ページ:

2)訳詩の使用料はどのように支払われるか
外国曲の場合、原作者が自国の音楽出版社(オリジナル・パブリッシャー、略してOP)と契約して使用料徴収業務を委託。
OPは、日本の音楽出版社(サブ・パブリッシャー、略してSP)と契約、SPは
JASRACに徴収業務を委託。ここで、業務の簡素化を図ってSPとJASRACの間で、1曲につき1訳詩しか認めないルールが設定された。これが法定訳詩とか適法訳詩と呼ばれている、彼らの定めたルールで、実際の法律とは無関係。
JASRACは、たとえ不適法訳詩が使われても、その使用料を適法訳詩者に支払う。日本訳詩家協会は、このルールの是正(吉田注;複数認めろ、とか、より良い訳詩に差し替えろ、とか)を求めて日本音楽出版社協会と何度も交渉したが、彼らは「これはビジネスである。我々は原作者の委託を受けてやっているだけで、訳詩の良し悪しや実際の使用頻度などはどうでもよい。無断訳詩は原作の著作権侵害だ」と言い張るばかりで、我々の話は聞き入れてもらえてない。

3)永田先生による諸注意
★訳詩の著作権は訳詩者に所属する。
★原作者に無断で訳詩するのは原作者の著作権侵害に当たり、
万一告訴されれば敗訴は免れぬが、親告罪のため、ほとんど訴えられた前例はない。

指示 1: 「scientific name: Dionysia viscidula」を含む行から行データの最後の行まで(両端を含む)を、「family」をすべて「科」に入れ替え、ほかは変えずに書き直してください。
ページと行は、それぞれ別の出典から取られている。

抽出情報:
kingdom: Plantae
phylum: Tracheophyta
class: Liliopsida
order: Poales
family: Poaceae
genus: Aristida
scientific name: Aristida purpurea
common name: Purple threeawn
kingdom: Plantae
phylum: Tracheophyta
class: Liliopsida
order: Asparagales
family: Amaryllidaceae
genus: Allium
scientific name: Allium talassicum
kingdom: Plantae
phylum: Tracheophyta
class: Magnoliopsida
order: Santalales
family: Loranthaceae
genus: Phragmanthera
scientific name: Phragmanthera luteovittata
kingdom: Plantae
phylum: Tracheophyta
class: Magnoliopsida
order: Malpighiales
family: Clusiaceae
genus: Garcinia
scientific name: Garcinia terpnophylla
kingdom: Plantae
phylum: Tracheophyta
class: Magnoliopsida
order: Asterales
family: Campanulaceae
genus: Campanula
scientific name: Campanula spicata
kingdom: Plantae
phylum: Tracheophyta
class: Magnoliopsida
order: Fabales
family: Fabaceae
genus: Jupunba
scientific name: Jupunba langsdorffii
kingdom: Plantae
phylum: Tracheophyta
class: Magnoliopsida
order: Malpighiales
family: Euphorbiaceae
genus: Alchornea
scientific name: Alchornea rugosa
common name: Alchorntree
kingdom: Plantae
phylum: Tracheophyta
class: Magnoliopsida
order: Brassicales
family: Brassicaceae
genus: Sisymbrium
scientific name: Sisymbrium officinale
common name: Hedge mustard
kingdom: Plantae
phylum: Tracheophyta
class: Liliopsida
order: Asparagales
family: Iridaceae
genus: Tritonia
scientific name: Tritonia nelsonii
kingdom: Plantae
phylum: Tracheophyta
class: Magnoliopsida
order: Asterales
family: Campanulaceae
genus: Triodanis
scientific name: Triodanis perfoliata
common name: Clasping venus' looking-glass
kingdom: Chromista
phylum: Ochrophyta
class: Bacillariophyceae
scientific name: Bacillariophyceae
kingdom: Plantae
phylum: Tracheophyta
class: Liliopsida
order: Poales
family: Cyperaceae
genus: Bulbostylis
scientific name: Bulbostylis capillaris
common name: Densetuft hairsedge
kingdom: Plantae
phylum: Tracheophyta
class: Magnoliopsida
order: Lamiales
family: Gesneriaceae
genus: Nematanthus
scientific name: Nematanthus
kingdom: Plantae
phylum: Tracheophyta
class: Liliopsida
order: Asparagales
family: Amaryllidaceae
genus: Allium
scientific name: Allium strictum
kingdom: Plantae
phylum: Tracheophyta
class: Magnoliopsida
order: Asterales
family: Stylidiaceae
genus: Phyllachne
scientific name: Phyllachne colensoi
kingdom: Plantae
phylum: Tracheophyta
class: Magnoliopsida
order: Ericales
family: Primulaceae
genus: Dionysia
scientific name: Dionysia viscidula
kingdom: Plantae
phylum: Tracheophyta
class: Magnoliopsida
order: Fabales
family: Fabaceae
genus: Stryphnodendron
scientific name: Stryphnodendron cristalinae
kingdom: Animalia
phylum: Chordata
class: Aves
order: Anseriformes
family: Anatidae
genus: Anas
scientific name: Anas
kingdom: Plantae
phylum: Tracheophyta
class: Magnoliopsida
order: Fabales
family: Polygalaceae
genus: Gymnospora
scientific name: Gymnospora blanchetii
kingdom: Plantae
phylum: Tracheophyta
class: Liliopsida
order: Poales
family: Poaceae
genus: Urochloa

指示 2: ページによると、不適法訳詩が使われた場合、JASRACはその使用料を誰に支払うか。

出力 1:
scientific name: Dionysia viscidula
kingdom: Plantae
phylum: Tracheophyta
class: Magnoliopsida
order: Fabales
科: Fabaceae
genus: Stryphnodendron
scientific name: Stryphnodendron cristalinae
kingdom: Animalia
phylum: Chordata
class: Aves
order: Anseriformes
科: Anatidae
genus: Anas
scientific name: Anas
kingdom: Plantae
phylum: Tracheophyta
class: Magnoliopsida
order: Fabales
科: Polygalaceae
genus: Gymnospora
scientific name: Gymnospora blanchetii
kingdom: Plantae
phylum: Tracheophyta
class: Liliopsida
order: Poales
科: Poaceae
genus: Urochloa

出力 2: 適法訳詩者に支払う。